ON THE INTERACTION OF MYOGLOBIN AND HEMOGLOBIN WITH MOLECULAR OXYGEN AND ITS LOWER OXIDATION STATES AND WITH CYTOCHROMEc

Ferrimyoglobin and ferrihemoglobin are oxidized to the ferry1 (+4) state by the xanthine-xanthine oxidase system under the same conditions under which the system causes rapid reduction of ferricytochrome c. Catalytic amounts of ferrimyoglobin exert an apparent inhibition of ferricytochrome c reduction by the system. Oxidation of ferrimyoglobin and ferrihemoglobin is most likely due to their reacting with products of xanthine oxidase reduction of oxygen, O⁻₂ (HO₂) and/or H₂O₂. The apparent inhibition of ferricytochrome c reduction is direct (interception of O⁻₂ by ferrimyoglobin) and/or indirect (reoxidation of ferrocytochrome c by ferrylmyoglobin).

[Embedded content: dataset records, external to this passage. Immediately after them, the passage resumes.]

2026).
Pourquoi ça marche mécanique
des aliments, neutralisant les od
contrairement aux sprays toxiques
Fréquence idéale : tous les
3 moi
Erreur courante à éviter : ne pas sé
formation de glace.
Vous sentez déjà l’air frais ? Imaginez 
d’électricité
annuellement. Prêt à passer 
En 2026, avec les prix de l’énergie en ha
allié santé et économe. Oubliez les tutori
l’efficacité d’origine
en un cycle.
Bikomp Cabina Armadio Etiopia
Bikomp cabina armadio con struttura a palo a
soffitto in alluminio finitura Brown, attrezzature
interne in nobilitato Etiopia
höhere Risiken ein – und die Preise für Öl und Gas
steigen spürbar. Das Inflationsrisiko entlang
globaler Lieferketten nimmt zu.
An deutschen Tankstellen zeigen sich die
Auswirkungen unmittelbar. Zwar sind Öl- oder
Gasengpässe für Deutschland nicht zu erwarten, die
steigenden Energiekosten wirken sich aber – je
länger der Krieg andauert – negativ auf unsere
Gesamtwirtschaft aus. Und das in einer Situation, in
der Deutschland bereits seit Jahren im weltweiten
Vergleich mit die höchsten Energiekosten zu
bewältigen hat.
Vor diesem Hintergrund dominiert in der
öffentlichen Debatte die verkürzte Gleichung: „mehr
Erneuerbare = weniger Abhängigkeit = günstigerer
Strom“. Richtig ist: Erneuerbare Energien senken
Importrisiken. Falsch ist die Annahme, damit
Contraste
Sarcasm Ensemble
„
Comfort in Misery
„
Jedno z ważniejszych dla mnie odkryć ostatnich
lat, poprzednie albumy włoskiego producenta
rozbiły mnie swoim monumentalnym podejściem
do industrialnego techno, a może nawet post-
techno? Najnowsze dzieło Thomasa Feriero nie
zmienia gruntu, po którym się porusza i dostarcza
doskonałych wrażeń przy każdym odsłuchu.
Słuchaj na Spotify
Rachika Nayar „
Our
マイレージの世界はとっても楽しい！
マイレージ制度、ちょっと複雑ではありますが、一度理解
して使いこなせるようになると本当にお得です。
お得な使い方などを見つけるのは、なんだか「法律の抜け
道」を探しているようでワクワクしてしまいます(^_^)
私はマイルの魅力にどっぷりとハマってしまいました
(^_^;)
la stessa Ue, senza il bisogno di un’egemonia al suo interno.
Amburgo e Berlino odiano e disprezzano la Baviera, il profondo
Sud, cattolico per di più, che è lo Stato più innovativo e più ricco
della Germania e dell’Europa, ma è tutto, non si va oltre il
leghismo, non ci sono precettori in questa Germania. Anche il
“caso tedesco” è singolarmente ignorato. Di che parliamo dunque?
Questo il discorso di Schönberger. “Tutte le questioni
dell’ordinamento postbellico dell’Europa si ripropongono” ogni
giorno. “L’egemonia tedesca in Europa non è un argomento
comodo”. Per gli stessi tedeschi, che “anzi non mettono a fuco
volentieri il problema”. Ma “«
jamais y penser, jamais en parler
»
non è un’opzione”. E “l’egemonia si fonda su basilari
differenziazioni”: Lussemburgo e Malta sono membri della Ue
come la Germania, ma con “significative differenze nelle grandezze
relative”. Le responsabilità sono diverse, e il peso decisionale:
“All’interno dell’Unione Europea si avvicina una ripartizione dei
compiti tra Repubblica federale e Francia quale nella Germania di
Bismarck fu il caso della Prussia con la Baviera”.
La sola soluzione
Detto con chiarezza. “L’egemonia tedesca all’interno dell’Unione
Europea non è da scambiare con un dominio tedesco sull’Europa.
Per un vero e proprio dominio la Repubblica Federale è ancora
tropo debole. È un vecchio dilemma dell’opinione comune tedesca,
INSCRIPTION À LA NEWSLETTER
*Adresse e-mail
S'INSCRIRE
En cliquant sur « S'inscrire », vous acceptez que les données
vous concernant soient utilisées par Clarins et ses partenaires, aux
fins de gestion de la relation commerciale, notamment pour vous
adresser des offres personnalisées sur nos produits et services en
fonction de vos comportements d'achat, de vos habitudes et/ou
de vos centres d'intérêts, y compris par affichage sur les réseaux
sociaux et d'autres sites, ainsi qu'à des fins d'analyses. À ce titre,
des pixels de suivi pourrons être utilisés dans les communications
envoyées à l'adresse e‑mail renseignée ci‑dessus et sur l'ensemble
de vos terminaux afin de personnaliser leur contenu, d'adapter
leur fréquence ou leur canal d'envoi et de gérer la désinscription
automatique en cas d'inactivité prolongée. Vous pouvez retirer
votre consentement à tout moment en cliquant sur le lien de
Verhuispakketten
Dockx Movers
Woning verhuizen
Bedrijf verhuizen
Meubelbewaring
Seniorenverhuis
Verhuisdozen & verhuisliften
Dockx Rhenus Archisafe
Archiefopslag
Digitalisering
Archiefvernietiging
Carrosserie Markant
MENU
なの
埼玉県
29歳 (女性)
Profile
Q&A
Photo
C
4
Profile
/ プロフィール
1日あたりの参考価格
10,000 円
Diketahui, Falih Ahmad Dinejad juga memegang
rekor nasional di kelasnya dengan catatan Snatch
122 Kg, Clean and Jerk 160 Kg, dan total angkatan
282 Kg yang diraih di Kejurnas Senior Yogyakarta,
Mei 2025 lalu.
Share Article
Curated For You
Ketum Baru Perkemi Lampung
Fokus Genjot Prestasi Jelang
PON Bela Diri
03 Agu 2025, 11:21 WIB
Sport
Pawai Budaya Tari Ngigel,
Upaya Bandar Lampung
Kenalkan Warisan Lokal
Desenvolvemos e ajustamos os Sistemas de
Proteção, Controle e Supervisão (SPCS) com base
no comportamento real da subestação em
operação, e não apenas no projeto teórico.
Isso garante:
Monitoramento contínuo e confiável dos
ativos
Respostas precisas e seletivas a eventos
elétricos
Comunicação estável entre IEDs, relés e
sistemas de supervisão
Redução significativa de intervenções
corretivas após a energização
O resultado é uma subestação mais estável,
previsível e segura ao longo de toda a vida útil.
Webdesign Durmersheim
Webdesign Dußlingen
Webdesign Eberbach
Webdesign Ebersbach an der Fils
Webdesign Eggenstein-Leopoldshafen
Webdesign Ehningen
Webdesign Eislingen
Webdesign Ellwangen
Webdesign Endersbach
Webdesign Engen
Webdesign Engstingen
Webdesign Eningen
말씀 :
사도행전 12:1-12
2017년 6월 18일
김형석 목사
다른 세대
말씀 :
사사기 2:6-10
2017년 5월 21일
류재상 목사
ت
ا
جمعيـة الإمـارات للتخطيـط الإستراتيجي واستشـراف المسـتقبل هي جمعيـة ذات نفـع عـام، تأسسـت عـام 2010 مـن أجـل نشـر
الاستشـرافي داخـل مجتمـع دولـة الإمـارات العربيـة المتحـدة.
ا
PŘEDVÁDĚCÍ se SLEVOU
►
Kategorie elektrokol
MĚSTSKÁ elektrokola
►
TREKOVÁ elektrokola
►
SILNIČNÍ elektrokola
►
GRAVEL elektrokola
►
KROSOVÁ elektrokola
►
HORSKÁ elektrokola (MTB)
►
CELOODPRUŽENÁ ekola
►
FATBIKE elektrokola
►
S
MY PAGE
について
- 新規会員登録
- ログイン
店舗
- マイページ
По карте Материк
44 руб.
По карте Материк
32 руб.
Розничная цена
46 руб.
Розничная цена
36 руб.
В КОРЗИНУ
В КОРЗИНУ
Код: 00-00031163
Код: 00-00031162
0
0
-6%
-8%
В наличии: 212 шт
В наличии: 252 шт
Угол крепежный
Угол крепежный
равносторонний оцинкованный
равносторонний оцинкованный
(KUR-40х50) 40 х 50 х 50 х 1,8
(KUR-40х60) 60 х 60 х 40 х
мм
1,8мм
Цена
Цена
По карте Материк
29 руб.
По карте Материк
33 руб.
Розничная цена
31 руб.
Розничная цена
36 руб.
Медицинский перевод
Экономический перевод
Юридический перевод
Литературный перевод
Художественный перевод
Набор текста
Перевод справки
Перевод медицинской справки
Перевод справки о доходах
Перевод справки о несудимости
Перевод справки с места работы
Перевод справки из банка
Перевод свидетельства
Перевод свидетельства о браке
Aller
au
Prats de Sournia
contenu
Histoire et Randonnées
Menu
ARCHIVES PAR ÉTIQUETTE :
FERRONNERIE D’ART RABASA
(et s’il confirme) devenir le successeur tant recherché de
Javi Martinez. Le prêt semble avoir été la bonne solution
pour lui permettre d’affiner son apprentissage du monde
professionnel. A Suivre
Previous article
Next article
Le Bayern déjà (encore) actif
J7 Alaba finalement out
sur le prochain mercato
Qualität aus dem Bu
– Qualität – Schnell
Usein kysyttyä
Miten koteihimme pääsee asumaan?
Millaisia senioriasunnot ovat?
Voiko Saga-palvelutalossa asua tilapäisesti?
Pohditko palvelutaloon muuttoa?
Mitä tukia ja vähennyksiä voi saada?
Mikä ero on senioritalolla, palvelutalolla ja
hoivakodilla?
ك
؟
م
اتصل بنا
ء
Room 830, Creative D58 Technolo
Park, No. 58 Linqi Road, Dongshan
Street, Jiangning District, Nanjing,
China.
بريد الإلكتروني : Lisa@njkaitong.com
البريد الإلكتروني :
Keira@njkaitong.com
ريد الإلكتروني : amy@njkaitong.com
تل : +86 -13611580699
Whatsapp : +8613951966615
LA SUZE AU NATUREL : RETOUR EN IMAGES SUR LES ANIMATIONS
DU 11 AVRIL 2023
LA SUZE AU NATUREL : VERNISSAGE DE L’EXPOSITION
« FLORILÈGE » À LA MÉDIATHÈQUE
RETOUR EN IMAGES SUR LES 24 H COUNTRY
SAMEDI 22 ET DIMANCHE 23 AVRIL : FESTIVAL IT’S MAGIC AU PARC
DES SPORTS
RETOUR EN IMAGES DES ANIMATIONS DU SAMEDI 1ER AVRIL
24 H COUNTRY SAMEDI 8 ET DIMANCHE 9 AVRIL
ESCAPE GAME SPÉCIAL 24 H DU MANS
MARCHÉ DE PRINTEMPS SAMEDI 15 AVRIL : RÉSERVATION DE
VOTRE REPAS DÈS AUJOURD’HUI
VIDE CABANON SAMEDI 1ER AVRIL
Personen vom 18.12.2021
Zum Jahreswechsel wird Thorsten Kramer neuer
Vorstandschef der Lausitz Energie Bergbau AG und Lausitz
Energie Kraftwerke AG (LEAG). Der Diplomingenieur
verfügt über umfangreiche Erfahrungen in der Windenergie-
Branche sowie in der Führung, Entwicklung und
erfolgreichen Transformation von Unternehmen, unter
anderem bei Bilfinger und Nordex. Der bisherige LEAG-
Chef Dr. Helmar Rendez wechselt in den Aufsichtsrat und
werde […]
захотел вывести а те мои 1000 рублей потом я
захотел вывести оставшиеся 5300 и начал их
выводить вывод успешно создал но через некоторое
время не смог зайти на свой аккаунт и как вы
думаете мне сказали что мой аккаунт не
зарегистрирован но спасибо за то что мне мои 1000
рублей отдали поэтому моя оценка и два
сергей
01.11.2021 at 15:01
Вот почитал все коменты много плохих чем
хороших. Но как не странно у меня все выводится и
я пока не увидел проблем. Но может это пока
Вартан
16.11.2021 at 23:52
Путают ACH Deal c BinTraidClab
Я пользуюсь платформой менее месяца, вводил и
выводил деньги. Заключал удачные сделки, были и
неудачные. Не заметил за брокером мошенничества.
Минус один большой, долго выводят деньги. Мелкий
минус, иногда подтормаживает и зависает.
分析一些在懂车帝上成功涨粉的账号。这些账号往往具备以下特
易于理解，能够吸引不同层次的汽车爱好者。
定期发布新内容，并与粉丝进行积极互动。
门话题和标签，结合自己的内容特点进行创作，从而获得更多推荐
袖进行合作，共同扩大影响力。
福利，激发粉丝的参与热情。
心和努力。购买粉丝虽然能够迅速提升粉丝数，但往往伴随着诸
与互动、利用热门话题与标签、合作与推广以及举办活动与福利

The latter mechanism is supported by spectral evidence of one-equivalent redox reactions (intermolecular electron transfers) between ferrylmyoglobin and ferrocytochrome c and between ferromyoglobin and ferricytochrome c. Both electron transfers have favorable redox potentials and therefore would be expected to occur from that standpoint. During autoxidation of oxymyoglobin O⁻₂ dissociation was not detected. This is consistent with theoretical arguments which indicate that O⁻₂ cannot dissociate during autoxidation although the conjugate acid (HO₂) can. If so, this would at least partially explain the known decrease in stability of the oxyheme complex as the pH of fresh red meat, meat extracts or oxyhemoprotein solutions is lowered. Mechanisms of autoxidation that are consistent with known pH and oxygen partial pressure effects and chemical reactions, as well as with available quantitative data and pertinent theoretical arguments are discussed.